Copy-on-Write (CoW) in Iceberg

Copy-on-Write (CoW) is an Iceberg write mode where UPDATE and DELETE operations rewrite entire affected data files to produce new, clean files without any pending deletes, optimizing read performance at the cost of higher write amplification.

Copy-on-Write (CoW) in Apache Iceberg

Copy-on-Write (CoW) is one of two write strategies Iceberg supports for UPDATE, DELETE, and MERGE INTO operations. In CoW mode, when rows in an existing data file need to be updated or deleted, Iceberg rewrites the entire affected data file, producing a new, clean file that contains only the surviving rows, without any pending delete files.

How Copy-on-Write Works

Consider a data file part-001.parquet with 1,000,000 rows, and a DELETE statement that removes 100 rows:

CoW Behavior:

The engine reads all 1,000,000 rows from part-001.parquet.
It filters out the 100 rows matching the DELETE predicate.
It writes a new file part-001-new.parquet with 999,900 rows.
The new snapshot replaces the old file reference with the new file reference.
part-001.parquet becomes an orphan, cleaned up by snapshot expiration.

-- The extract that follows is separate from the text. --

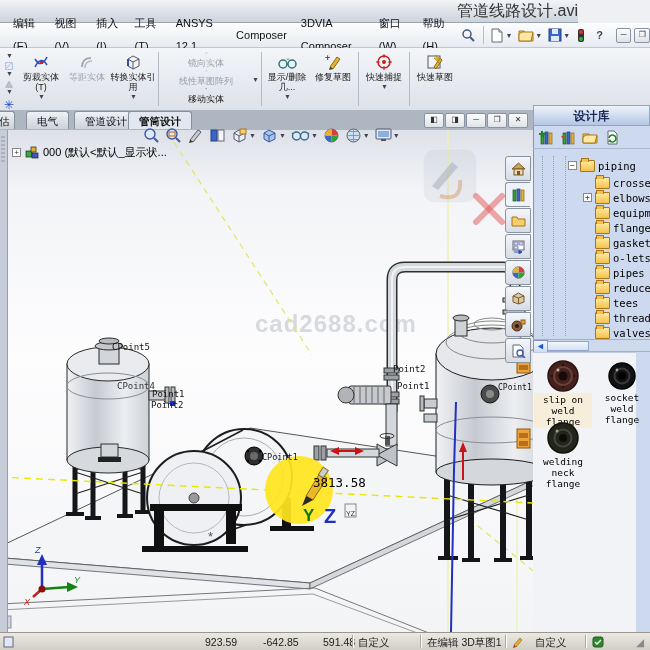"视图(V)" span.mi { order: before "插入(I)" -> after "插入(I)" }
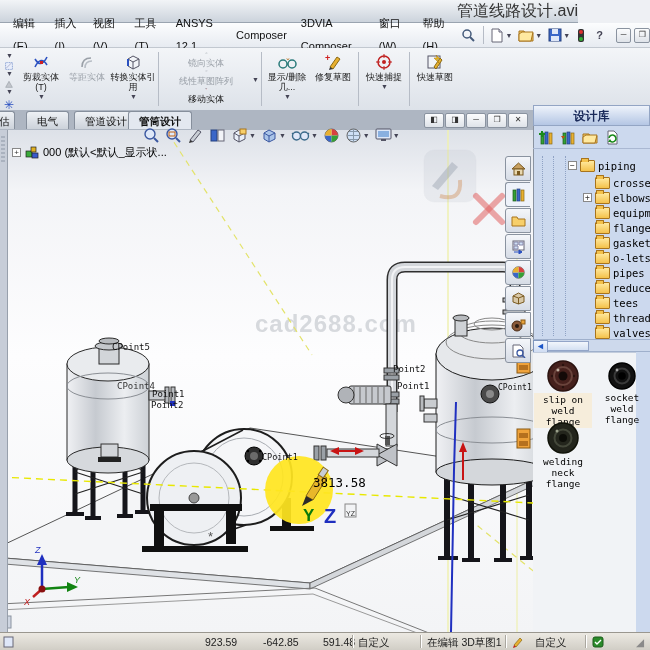"镜向实体" .srow { flex-direction: column -> none }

The result: zero delete files in the new snapshot. All data is in clean Parquet files.

When to Use Copy-on-Write

CoW is optimal when:

Reads vastly outnumber writes: Since reads never need to apply delete files, CoW produces maximum read performance.
Write frequency is low: Rewriting entire files is expensive; CoW makes sense when updates/deletes happen in large batches rather than continuously.
Compliance requires clean reads: Some use cases require that data files be “clean” (no delete file application). CoW guarantees this.
BI dashboards and reporting: For tables serving high-concurrency analytics workloads, CoW’s read efficiency is worth the write cost.

Write Amplification

The cost of CoW is write amplification. Updating 1 row in a 512MB Parquet file requires rewriting all 512MB. For use cases with:

Frequent targeted updates (CDC, GDPR deletions)
High write throughput (streaming ingestion with corrections)
Small delete fractions per file

…CoW write amplification becomes prohibitive. In these cases, Merge-on-Read is more appropriate.

Copy-on-Write SQL Configuration

In Apache Spark:

-- Create a table with CoW as the default write mode
CREATE TABLE orders (order_id BIGINT, status STRING)
USING iceberg
TBLPROPERTIES (
  'write.delete.mode' = 'copy-on-write',
  'write.update.mode' = 'copy-on-write',
  'write.merge.mode' = 'copy-on-write'
);

CoW vs. MoR: Decision Framework

Scenario	Recommended Strategy
High read / low write ratio	Copy-on-Write
Streaming deletes (CDC)	Merge-on-Read
Batch corrections (nightly)	Copy-on-Write
GDPR erasure (frequent targeted)	Merge-on-Read → then compact
BI-serving table	Copy-on-Write
Event log with corrections	Merge-on-Read

Many production architectures use mixed strategies: CoW for final serving tables (optimized for read), MoR for staging/ingestion tables (optimized for write throughput), and a scheduled compaction job that converts MoR tables to CoW-equivalent clean state.

CoW and Compaction

Even for MoR tables, compaction produces CoW-equivalent results. The compaction job reads all data files, applies all pending delete files, and writes new clean data files: equivalent to what CoW would have produced if used from the beginning. This is why some teams use MoR for writes and schedule regular compaction to maintain CoW-like read performance.